On a macro-economic scale, the opening up of the larger economies and the increase in money supply has seen a massive uptick in demand which the global supply chains have been unable to cope with. In particular in the Far East where key manufacturing countries are still in lockdown.
The effects of which we are seeing in supplier service levels and price inflation.
In my view, manufacturers need to re-vision their supply chains; challenging “just-in-time”, the outsourcing of logistics and longer term look at opportunities for “near-sourcing” their manufacturing.
Has Amazon become an even greater threat over the last year, given the rise in online ordering due to the pandemic?
The increased threat of online players was very much in evidence, however once again our members have adapted well to the challenge and many have prospered through developing enhanced online capabilities. Amazon and other disruptors constantly challenge us to raise our game, but our members have demonstrated once again that they are up for any challenge.
There is so much more, an agile and customer focused SME can deliver against giants like Amazon. We have to watch them closely and adapt our model to ensure we always beat them on the total customer experience.
What impact do you think Brexit will have on the industry?
The impact of Brexit is most prevalent in staff shortages and increased administration. I am confident that as we adapt and a less confrontational spirit develops between the UK and our European trading partners, we will find a way to trade harmoniously again. As wholesalers we should also be looking to take advantage of new trading agreements to source from a much broader market.
The shortage of drivers is however more of a long-term challenge. This isn’t just a Brexit issue and it will not be resolved by simply increasing Visas. There are driver shortages on every continent except Africa.
The issues of an ageing driver population, working under increased bureaucracy, with poorer working conditions and relatively low wages has been a problem brewing for some time. Government and industry has buried its head in the sand on this one and we now need to address each of the challenges.
The government needs to ensure the process of training and accreditation is simplified and fast tracked, whilst industry needs to look at haulier rates, working conditions, wages and driver facilities.
I am seeing some great examples of our members adapting to resolve this issue. I was with a member last week, who by changing driver working patterns has seen drivers who left for higher pay at supermarkets, return for a better quality of life.

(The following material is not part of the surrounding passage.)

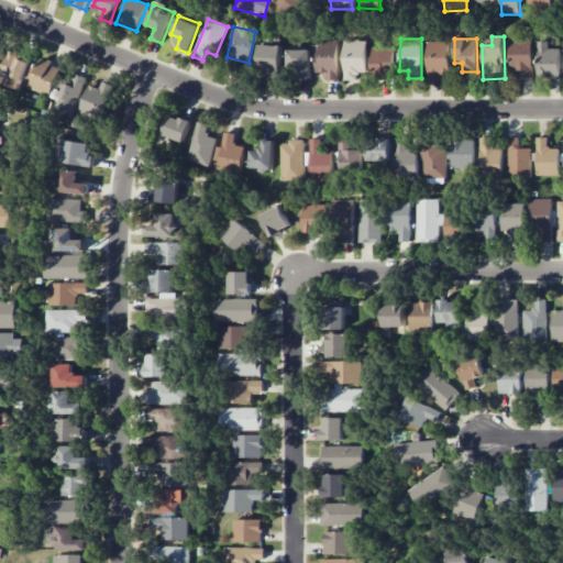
[(532,40),(511,39),(511,77),(532,77),(532,40)]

What are your plans to grow the business over the next year?
It’s quite simple, John and the team are focusing on building a customer centric culture that delivers a better experience for our members and supplier partners. The focus is on product and price and excellent customer service.
We strongly believe that there is a direct link between customer satisfaction and profitable growth.
Specifically, we will be engaging with our supplier partners to ensure that within retail, NPD, promotions and pricing delivers real value to our members and their customers.
We will also have a strong focus on driving foodservice and the on-trade. We have some of the biggest independent on-trade and foodservice wholesalers as members and we need to ensure that our supply base is fully engaged to support our members’ ambitious growth plans. After an exceptionally tough 18 months for this sector, there are now a great many growth opportunities for suppliers and members alike.